Here's an example from the WebSocket server post:

Before (Image):

Overview

After (Mermaid):

VPC

Auto Scaling Group

WSS

WS

Client

CloudFront
Distribution

Application
Load Balancer

Node Server

Benefits Realized

  1. AI Assistants can now "see" diagrams: When readers ask Claude or other AI assistants about the architecture, they get accurate, context-aware responses

  2. Better version control: Changes to diagrams now show meaningful diffs:

    - Search[Search Lambda]
    + Search[Search Lambda with Cache]
  3. Easier maintenance: Updating a diagram is as simple as editing text

  4. Improved accessibility: Screen readers can now convey diagram structure

  5. Consistent styling: All diagrams follow the same visual language

Conclusion

Converting blog diagrams to Mermaid format significantly improved the AI-readability of my technical content. What started as a simple idea - making diagrams text-based - evolved into a powerful tool that automated the entire conversion process.

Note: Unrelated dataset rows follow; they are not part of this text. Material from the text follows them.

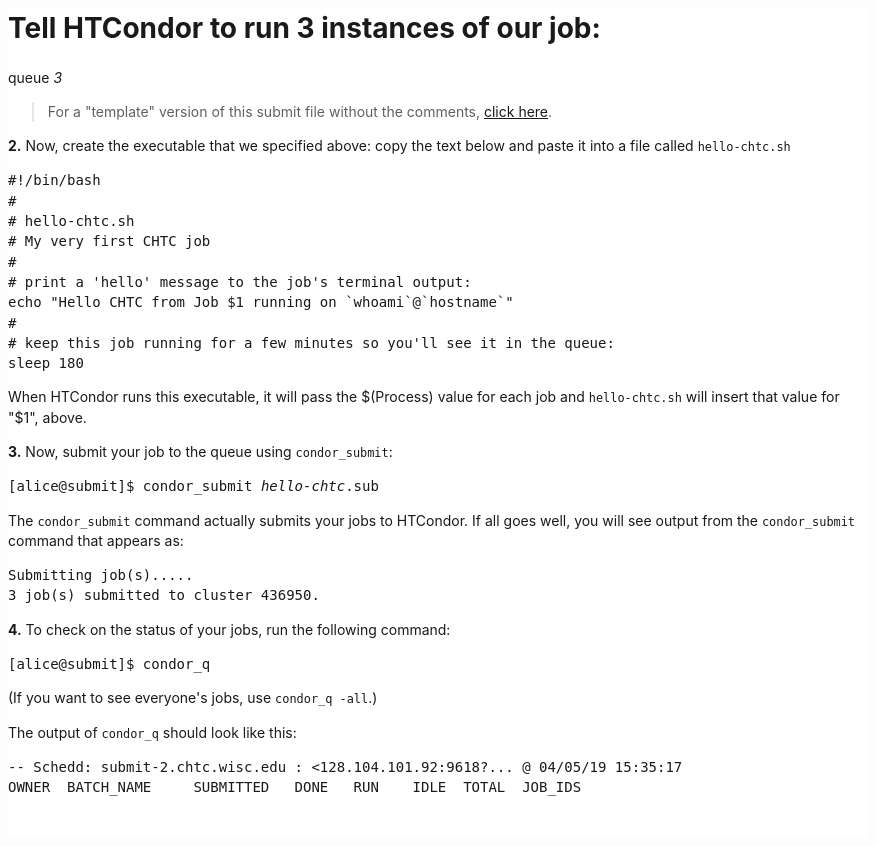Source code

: # Tell HTCondor to run 3 instances of our job:
queue <i>3</i>
</pre>

<blockquote>For a "template" version of this submit file without 
the comments, <a href="/files/template.sub">click here</a>.</blockquote>

<P>
<b>2.</b> Now, create the executable that we specified above: copy the text
 below and paste it into a file called <code>hello-chtc.sh</code>
<P>
<pre class="file">
#!/bin/bash
#
# hello-chtc.sh
# My very first CHTC job
#
# print a 'hello' message to the job's terminal output:
echo "Hello CHTC from Job $1 running on `whoami`@`hostname`"
#
# keep this job running for a few minutes so you'll see it in the queue:
sleep 180
</pre>
When HTCondor runs this executable,
 it will pass the $(Process) value for each job and <code>hello-chtc.sh</code>
 will insert that value for "$1", above.
<P>
<b>3.</b> Now, submit your job to the queue using <code>condor_submit</code>:
<P>
<pre class="term">
[alice@submit]$ condor_submit <i>hello-chtc</i>.sub
</pre>
<P>
The <code>condor_submit</code> command
actually submits your jobs to HTCondor. 
If all goes well, you will see output from
the <code>condor_submit</code> command that appears as:
<P>
<pre class="term">
Submitting job(s).....
3 job(s) submitted to cluster 436950.
</pre>
<P>
<b>4.</b> To check on the status of your jobs, run the following command:
<P>
<pre class="term">
[alice@submit]$ condor_q
</pre>
<P>
 (If you want to see everyone's jobs, use <code>condor_q -all</code>.)
<P>
The output of <code>condor_q</code> should look like this: </p>
<pre class="term">
-- Schedd: submit-2.chtc.wisc.edu : <128.104.101.92:9618?... @ 04/05/19 15:35:17
OWNER  BATCH_NAME     SUBMITTED   DONE   RUN    IDLE  TOTAL  JOB_IDS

The result is a blog that's not just human-readable, but AI-readable too. When readers use AI assistants to understand the architectures I've written about, those assistants now have full context about system designs and relationships. In an age where AI coding assistants are becoming integral to development workflows, making our technical content AI-accessible is increasingly important.

The journey from 24 PNG files to Mermaid diagrams took just a few hours of development and a few minutes of processing - a small investment for a significant improvement in content accessibility.